The project For Cultural Leisure (1990–1992), of which the painting Self‑Portrait (1992) is part, was partly shown at the eponymous group exhibition at the Kashirka Exhibition Hall in 1990. The exhibition was a rethinking of the concept of leisure, inactivity, and freedom within sets and impressions that were familiar to a Soviet person.
In this series Gor Chahal continued to develop the idea of the “artist‑personality,” which he began with the series Poet and Pistol (1990) and borrowed from Soviet conceptual art of the 1970s. In Self‑Portrait Chahal’s subject is presented as a demonically handsome man at rest, with tousled hair, a white shirt with rolled‑up sleeves, Dva Myacha brand trainers, and a relaxed pose.

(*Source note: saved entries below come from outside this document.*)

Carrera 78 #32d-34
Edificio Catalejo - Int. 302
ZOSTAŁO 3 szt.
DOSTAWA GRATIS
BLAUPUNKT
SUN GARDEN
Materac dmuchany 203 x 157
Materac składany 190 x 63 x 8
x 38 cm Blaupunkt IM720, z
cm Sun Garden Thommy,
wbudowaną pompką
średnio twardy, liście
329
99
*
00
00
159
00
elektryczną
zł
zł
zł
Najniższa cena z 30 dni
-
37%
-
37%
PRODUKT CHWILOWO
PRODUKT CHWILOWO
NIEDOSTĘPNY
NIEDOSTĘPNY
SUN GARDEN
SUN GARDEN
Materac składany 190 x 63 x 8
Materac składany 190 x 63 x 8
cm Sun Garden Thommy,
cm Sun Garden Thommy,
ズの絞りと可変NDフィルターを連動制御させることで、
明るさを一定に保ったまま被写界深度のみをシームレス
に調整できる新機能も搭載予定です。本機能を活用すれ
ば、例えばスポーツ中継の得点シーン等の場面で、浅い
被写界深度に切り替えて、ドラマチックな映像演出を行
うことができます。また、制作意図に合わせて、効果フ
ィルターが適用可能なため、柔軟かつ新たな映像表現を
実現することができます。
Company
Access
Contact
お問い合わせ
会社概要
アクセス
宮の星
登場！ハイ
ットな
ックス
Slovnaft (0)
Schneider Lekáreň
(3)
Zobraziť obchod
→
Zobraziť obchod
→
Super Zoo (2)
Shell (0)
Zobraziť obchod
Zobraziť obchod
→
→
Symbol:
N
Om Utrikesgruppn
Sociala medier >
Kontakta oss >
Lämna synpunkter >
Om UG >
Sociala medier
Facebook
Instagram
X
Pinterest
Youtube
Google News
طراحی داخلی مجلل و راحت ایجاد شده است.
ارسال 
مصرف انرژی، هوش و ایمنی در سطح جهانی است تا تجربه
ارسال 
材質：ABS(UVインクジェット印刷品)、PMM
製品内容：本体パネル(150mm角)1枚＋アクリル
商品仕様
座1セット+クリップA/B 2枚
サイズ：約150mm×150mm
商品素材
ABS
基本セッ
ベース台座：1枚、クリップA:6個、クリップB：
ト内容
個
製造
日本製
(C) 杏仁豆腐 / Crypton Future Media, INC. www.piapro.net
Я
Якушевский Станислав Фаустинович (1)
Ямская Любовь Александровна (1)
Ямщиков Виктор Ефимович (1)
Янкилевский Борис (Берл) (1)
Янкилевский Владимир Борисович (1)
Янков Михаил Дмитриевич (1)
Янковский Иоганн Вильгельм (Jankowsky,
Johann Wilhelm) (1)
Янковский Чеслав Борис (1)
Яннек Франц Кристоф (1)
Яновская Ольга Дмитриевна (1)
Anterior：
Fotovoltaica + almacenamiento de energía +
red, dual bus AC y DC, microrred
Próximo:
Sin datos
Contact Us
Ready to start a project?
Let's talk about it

Through the aestheticization of his everyday behavior Chahal refers to visual performance and records social rituals, breaking them down until they are unrecognizable. His works anticipate the consciousness of the video clip, reflecting the fragmentary nature of the perception of reality. The combination of various techniques‑cinematographic photographs, painting, readymades (sledges, ties, a pile of books), collages‑is constructed on a symbolic duality. The abstract is contrasted with the realistic, color with black‑and‑white, the material with the imaginary. Chahal uses the Dadaist practice of destroying the canon, creating a new irrational collage from the chaotic, slippery reality of the era of perestroika.